8,0
A história do livro de Lewis Carroll, da menina que segue um coelho falante (e atrasado!) até uma toca que a transporta para um mundo alternativo, já foi fonte para inúmeras adaptações e releituras no cinema e na própria literatura, talvez pelo fato de ser a mais famosa variação dos contos infantis sobre crianças perdidas tentando voltar para casa. No entanto, a grande maioria dessas adaptações nem passaram perto de assimilar o tom sombrio e a lógica impossível daquele país de maravilhas regido pela imaginação nonsense de Alice, a exemplo da famosa transposição em animação da Disney, em que a história original ganha a condução de um conto de fadas.
Fascinado pelo universo dos livros de Carroll, o cineasta tcheco Jan Svankmajer é tão apaixonado por Alice que fez de seu primeiro longa-metragem uma nova adaptação dela, se aproximando o máximo possível do obscuro nível de abstração da história original.

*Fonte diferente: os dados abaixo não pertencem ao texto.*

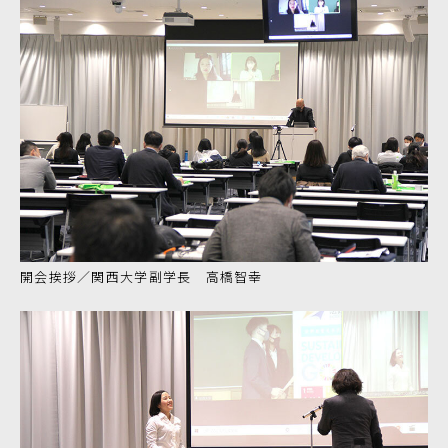
開会挨拶／関西大学副学長 高橋智幸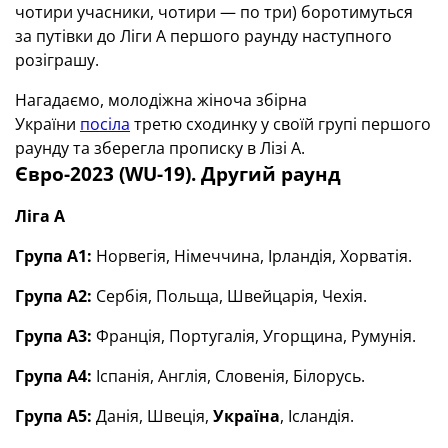
чотири учасники, чотири — по три) боротимуться
за путівки до Ліги А першого раунду наступного
розіграшу.
Нагадаємо, молодіжна жіноча збірна
України
посіла
третю сходинку у своїй групі першого
раунду та зберегла прописку в Лізі А.
Євро-2023 (WU-19). Другий раунд
Ліга А
Група А1:
Норвегія, Німеччина, Ірландія, Хорватія.
Група А2:
Сербія, Польща, Швейцарія, Чехія.
Група А3:
Франція, Португалія, Угорщина, Румунія.
Група А4:
Іспанія, Англія, Словенія, Білорусь.
Група А5:
Данія, Швеція,
Україна
, Ісландія.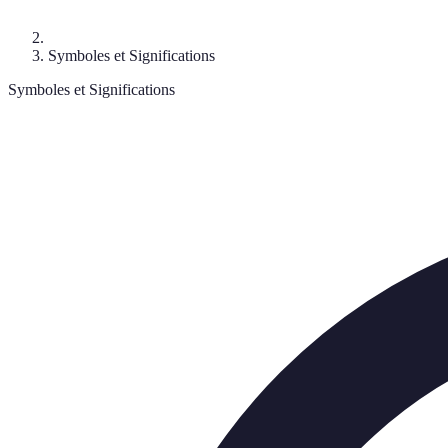
Symboles et Significations
Symboles et Significations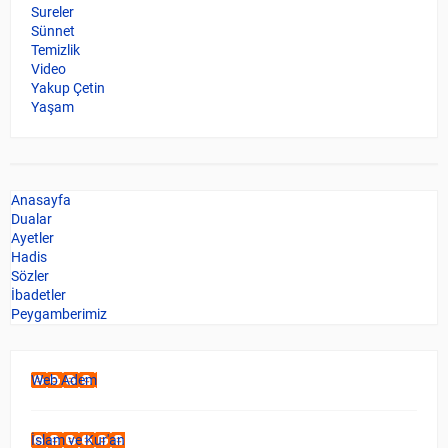
Sureler
Sünnet
Temizlik
Video
Yakup Çetin
Yaşam
Anasayfa
Dualar
Ayetler
Hadis
Sözler
İbadetler
Peygamberimiz
Web Adem
İslam ve Kur'an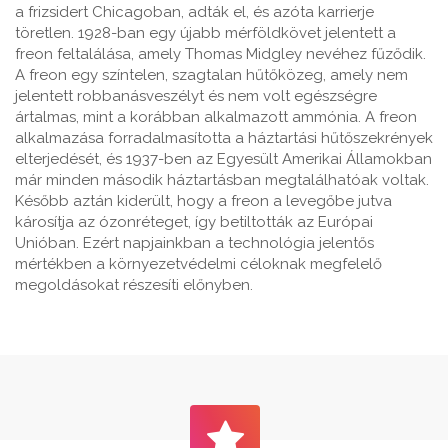
a frizsidert Chicagoban, adták el, és azóta karrierje
töretlen. 1928-ban egy újabb mérföldkövet jelentett a
freon feltalálása, amely Thomas Midgley nevéhez fűződik.
A freon egy színtelen, szagtalan hűtőközeg, amely nem
jelentett robbanásveszélyt és nem volt egészségre
ártalmas, mint a korábban alkalmazott ammónia. A freon
alkalmazása forradalmasította a háztartási hűtőszekrények
elterjedését, és 1937-ben az Egyesült Amerikai Államokban
már minden második háztartásban megtalálhatóak voltak.
Később aztán kiderült, hogy a freon a levegőbe jutva
károsítja az ózonréteget, így betiltották az Európai
Unióban. Ezért napjainkban a technológia jelentős
mértékben a környezetvédelmi céloknak megfelelő
megoldásokat részesíti előnyben.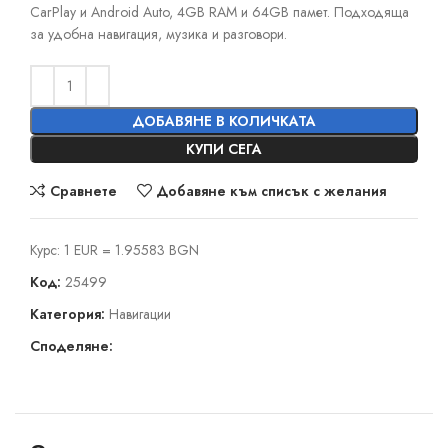
CarPlay и Android Auto, 4GB RAM и 64GB памет. Подходяща
за удобна навигация, музика и разговори.
ДОБАВЯНЕ В КОЛИЧКАТА
КУПИ СЕГА
Сравнете
Добавяне към списък с желания
Курс: 1 EUR = 1.95583 BGN
Код:
25499
Категория:
Навигации
Споделяне: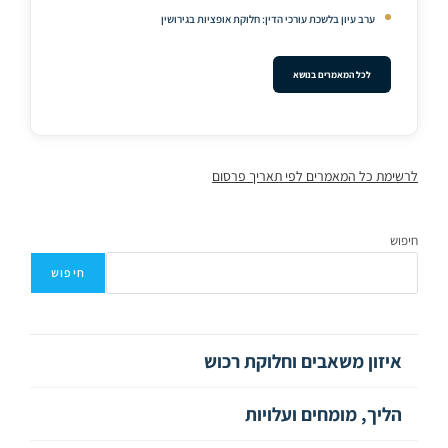
ערב עיון בלשכת עורכי הדין: חלוקת אופציות בגירושין
לכל המאמרים בנושא
לרשימת כל המאמרים לפי תאריך פרסום
חיפוש
חיפוש
איזון משאבים וחלוקת רכוש
הליך, מומחים ועלויות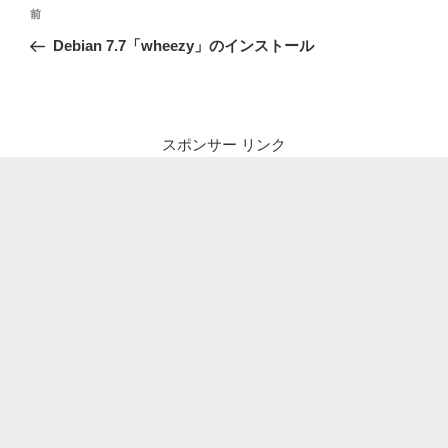
投
前
前
稿
の
Debian 7.7「wheezy」のインストール
ナ
投
ビ
稿
ゲ
ー
スポンサー リンク
シ
ョ
ン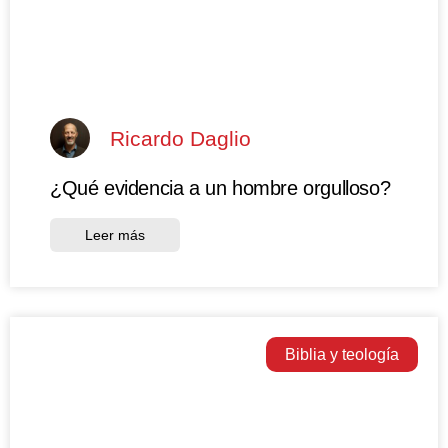
Ricardo Daglio
¿Qué evidencia a un hombre orgulloso?
Leer más
Biblia y teología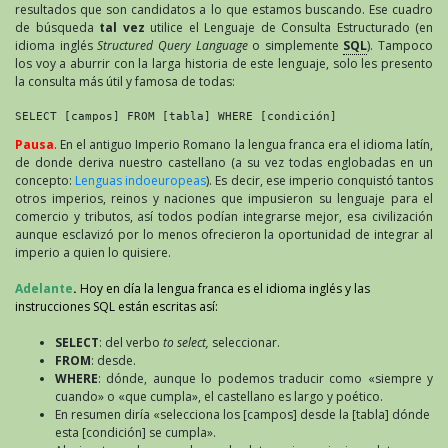
resultados que son candidatos a lo que estamos buscando. Ese cuadro
de búsqueda
tal vez
utilice el Lenguaje de Consulta Estructurado (en
idioma inglés
Structured Query Language
o simplemente
SQL
). Tampoco
los voy a aburrir con la larga historia de este lenguaje, solo les presento
la consulta más útil y famosa de todas:
SELECT [campos] FROM [tabla] WHERE [condición]
Pausa
. En el antiguo Imperio Romano la lengua franca era el idioma latín,
de donde deriva nuestro castellano (a su vez todas englobadas en un
concepto:
Lenguas indoeuropeas
). Es decir, ese imperio conquistó tantos
otros imperios, reinos y naciones que impusieron su lenguaje para el
comercio y tributos, así todos podían integrarse mejor, esa civilización
aunque esclavizó por lo menos ofrecieron la oportunidad de integrar al
imperio a quien lo quisiere.
Adelante
.
Hoy en día la lengua franca es el idioma inglés y las
instrucciones SQL están escritas así:
SELECT
: del verbo
to select,
seleccionar.
FROM
: desde.
WHERE
: dónde, aunque lo podemos traducir como «siempre y
cuando» o «que cumpla», el castellano es largo y poético.
En resumen diría «selecciona los [campos] desde la [tabla] dónde
esta [condición] se cumpla».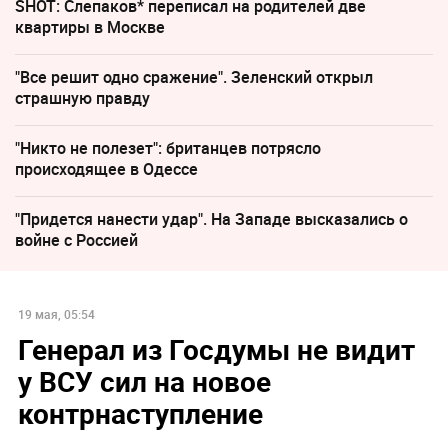
SHOT: Слепаков* переписал на родителей две
квартиры в Москве
"Все решит одно сражение". Зеленский открыл
страшную правду
"Никто не полезет": британцев потрясло
происходящее в Одессе
"Придется нанести удар". На Западе высказались о
войне с Россией
19 мая, 05:54
Генерал из Госдумы не видит
у ВСУ сил на новое
контрнаступление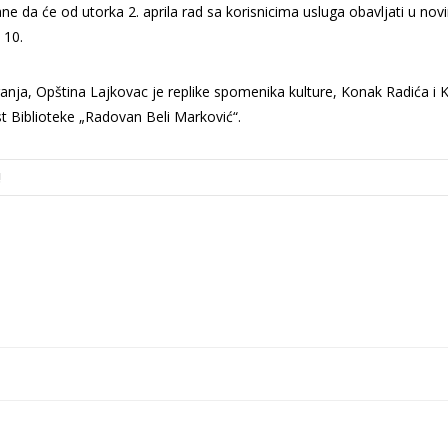
e da će od utorka 2. aprila rad sa korisnicima usluga obavljati u nov
 10.
ranja, Opština Lajkovac je replike spomenika kulture, Konak Radića i
st Biblioteke „Radovan Beli Marković“.
!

Após inúmeros curtas de caráter estranho e sombrio, entre eles uma narração bizarra de um poema de Carroll em Jaguardarte (Zvahlav aneb Saticky Slameného Huberta, 1971), Svankmajer finalmente se arriscou em algo mais ambicioso com seu inigualável Alice (Neco Z Alenky, 1988), um ousado e esquisito encontro de live action e animação em stop motion que foge de qualquer outra adaptação ou variação de Alice no País das Maravilhas e, justamente por isso, talvez seja a versão mais fiel do livro no cinema.
O próprio diretor refere-se ao filme como um sonho amoral, sem o respaldo de alguma lição ou conclusão educativa que justifique qualquer uma das maluquices inventadas por Carroll. Uma vez livre do compromisso com o público infantil, Svankmajer troca o lúdico pelo tétrico e erige um universo regido não pelo sonho, mas sim pelo pesadelo de uma criança entediada. Nas sequências iniciais, sua câmera se locomove pelo quarto de Alice e revela todos os itens e elementos que serão assimilados por ela no terreno onírico e como cada um deles será revertido em uma fonte de medo e/ou confusão. A partir do ponto em que o coelho – o estopim da trama – surge, o diretor não consegue esconder sua pouca experiência com longas-metragens e acaba fragmentando todo o filme em pequenas esquetes bizarras, como se Alice fosse composto por uma junção de curtas aleatórios que têm em comum apenas a presença da menina e do coelho.
Ao mesmo tempo, essa opção narrativa acaba casando muito bem com a ideia de um pesadelo filmado, reforçada por uma atmosfera totalmente surrealista de traços disformes, paisagens desenhadas a mão em papéis de parede, ambientes assimétricos e, muito ao contrário da Disney, uma paleta de cores frias e desbotadas. A narrativa também é escassa, quase como a de um filme mudo, pontuada apenas por breves diálogos proferidos pela boca de Alice filmada em planos bem fechados.
A principal força de Alice reside da ciência de Svankmajer de que a história não passa de uma manifestação do inconsciente da menina, de modo que ele não recorre a nenhum tipo de inibição ou barreira moral e lógica, libertando-se num crescente cada vez mais enlouquecedor e assustador de um universo de símbolos e elipses em que absolutamente nada faz pleno sentido – uma experiência puramente sensorial de um filme que se revela, no fim das contas, cem por cento experimental. É a assimilação mais forte de Alice no País das Maravilhas dentro da linguagem cinematográfica, o veículo pelo qual a tão famigerada história de Carroll ganhou sua interpretação mais fiel, a tal ponto que é possível achar que ela funciona mais nesse universo imagético do que nas páginas de um livro.
Para quem ainda não conhece esse fascinante trabalho, vale a pena conferir seu lançamento em DVD pela distribuidora Obras-Primas do Cinema, que acaba de chegar às lojas e traz um excelente conteúdo extra com 5 curtas inspirados no livro de Carroll, dois deles inéditos, e uma fotografia dos bastidores da produção.